EXPLORE O MATERIAL:
1. Liste todas as siglas de organizações que aparecem no texto sobre a apreensão, cada uma com o nome por extenso que o texto lhe atribui.
2. No texto sobre a apreensão, quantos dos presos são policiais militares?
3. No texto sobre a apreensão, troque "viaturas oficiais" por "veículos oficiais" no trecho que começa em "A luta contra" e segue até "farda que veste.".

TRECHO DO TEXTO:

A luta contra o narcotráfico no Amazonas ganhou um capítulo de impacto extremo nesta quinta-feira (26/02). Em uma operação cirúrgica na comunidade Cristo Rei, no bairro Tarumã-Açu, as Rondas Ostensivas Cândido Mariano (ROCAM) apreenderam 2,7 toneladas de maconha tipo skunk. O golpe financeiro no crime organizado é estimado em R$ 54 milhões, mas o que realmente chamou a atenção foi o desfecho institucional: entre os 11 presos, seis são policiais militares.
O caso reforça uma postura de tolerância zero dentro das forças de segurança. Ao identificar que agentes da própria corporação estavam envolvidos no transporte do entorpecente utilizando viaturas oficiais, a Polícia Militar do Amazonas (PMAM) não hesitou em realizar as prisões em flagrante. É o tipo de ação que demonstra que ninguém está acima da lei, independentemente da farda que veste.
Dinâmica da operação
A ocorrência começou após uma denúncia anônima via Disque Denúncia da Rocam 92-99280-7574. A informação indicava que uma embarcação havia atracado na zona oeste de Manaus para o desembarque de drogas.
Ao chegarem ao local, os policiais da Rondas Ostensivas Cândido Mariano (ROCAM) encontraram uma cena alarmante. Duas viaturas da 19ª Companhia Interativa Comunitária (CICOM) e dois veículos particulares davam apoio à descarga do material ilícito. Três sacas de droga já estavam dentro de um dos carros, enquanto o restante permanecia na embarcação.

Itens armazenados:
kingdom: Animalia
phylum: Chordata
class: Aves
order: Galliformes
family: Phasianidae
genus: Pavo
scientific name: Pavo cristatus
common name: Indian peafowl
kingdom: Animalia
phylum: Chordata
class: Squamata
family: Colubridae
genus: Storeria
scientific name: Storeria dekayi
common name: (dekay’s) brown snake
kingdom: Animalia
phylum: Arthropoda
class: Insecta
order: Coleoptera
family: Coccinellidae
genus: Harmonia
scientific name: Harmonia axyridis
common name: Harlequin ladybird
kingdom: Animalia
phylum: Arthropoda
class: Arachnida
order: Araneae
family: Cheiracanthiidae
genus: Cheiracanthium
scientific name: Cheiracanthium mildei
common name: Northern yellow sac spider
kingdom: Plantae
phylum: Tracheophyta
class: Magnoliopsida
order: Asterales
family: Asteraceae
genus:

SOLUÇÕES DO EXERCÍCIO:
1.
ROCAM: Rondas Ostensivas Cândido Mariano
PMAM: Polícia Militar do Amazonas
CICOM: Companhia Interativa Comunitária (19ª)

2. Seis dos 11 presos são policiais militares.

3.
A luta contra o narcotráfico no Amazonas ganhou um capítulo de impacto extremo nesta quinta-feira (26/02). Em uma operação cirúrgica na comunidade Cristo Rei, no bairro Tarumã-Açu, as Rondas Ostensivas Cândido Mariano (ROCAM) apreenderam 2,7 toneladas de maconha tipo skunk. O golpe financeiro no crime organizado é estimado em R$ 54 milhões, mas o que realmente chamou a atenção foi o desfecho institucional: entre os 11 presos, seis são policiais militares.
O caso reforça uma postura de tolerância zero dentro das forças de segurança. Ao identificar que agentes da própria corporação estavam envolvidos no transporte do entorpecente utilizando veículos oficiais, a Polícia Militar do Amazonas (PMAM) não hesitou em realizar as prisões em flagrante. É o tipo de ação que demonstra que ninguém está acima da lei, independentemente da farda que veste.